In Galopp sprengte man weiter, die Gebäude mehrten sich, nur wenige hatten Schaden erlitten, und diesen auszubessern waren schon Weiße und Neger beschäftigt.

Wer seine Zuflucht im Herrenhause gesucht, war dem Tode entgangen–unversehrt erhob sich das große, schöne Gebäude, und die Neger waren schon dabei, die Fenz wiederherzustellen und die Zeichen der Zerstörung wegzuräumen.

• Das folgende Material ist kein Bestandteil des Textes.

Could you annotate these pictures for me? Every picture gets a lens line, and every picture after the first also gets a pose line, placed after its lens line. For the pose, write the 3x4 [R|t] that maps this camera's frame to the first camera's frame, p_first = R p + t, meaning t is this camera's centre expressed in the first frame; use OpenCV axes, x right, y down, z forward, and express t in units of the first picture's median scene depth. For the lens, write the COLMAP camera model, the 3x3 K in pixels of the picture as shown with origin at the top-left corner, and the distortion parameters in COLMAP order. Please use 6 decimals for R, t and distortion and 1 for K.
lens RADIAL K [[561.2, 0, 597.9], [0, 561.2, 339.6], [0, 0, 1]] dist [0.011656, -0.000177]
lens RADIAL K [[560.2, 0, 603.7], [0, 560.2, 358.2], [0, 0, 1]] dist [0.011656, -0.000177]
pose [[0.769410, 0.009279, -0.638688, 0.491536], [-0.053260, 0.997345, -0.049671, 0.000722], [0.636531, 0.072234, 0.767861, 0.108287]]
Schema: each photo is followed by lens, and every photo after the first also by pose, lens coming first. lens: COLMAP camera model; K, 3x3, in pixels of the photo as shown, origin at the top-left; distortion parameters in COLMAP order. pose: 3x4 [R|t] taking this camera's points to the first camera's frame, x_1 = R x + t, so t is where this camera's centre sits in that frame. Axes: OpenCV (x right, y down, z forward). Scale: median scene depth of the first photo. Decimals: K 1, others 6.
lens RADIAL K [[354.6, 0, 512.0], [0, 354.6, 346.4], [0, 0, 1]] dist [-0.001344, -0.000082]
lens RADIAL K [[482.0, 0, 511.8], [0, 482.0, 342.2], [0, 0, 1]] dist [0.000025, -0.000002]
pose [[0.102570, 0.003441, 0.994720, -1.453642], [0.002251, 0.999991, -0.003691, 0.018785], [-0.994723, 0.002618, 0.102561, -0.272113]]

Die Gesellschaft wurde mit Jubelrufen begrüßt, kein böses oder unwilliges Gesicht war zu sehen, die Neger drückten in kindlichem Frohsinn ihre Freude, die Herren und Damen wiederzusehen, so natürlich und herzlich aus, daß man als sicher annehmen konnte, Williams' Befürchtungen seien unnötig gewesen.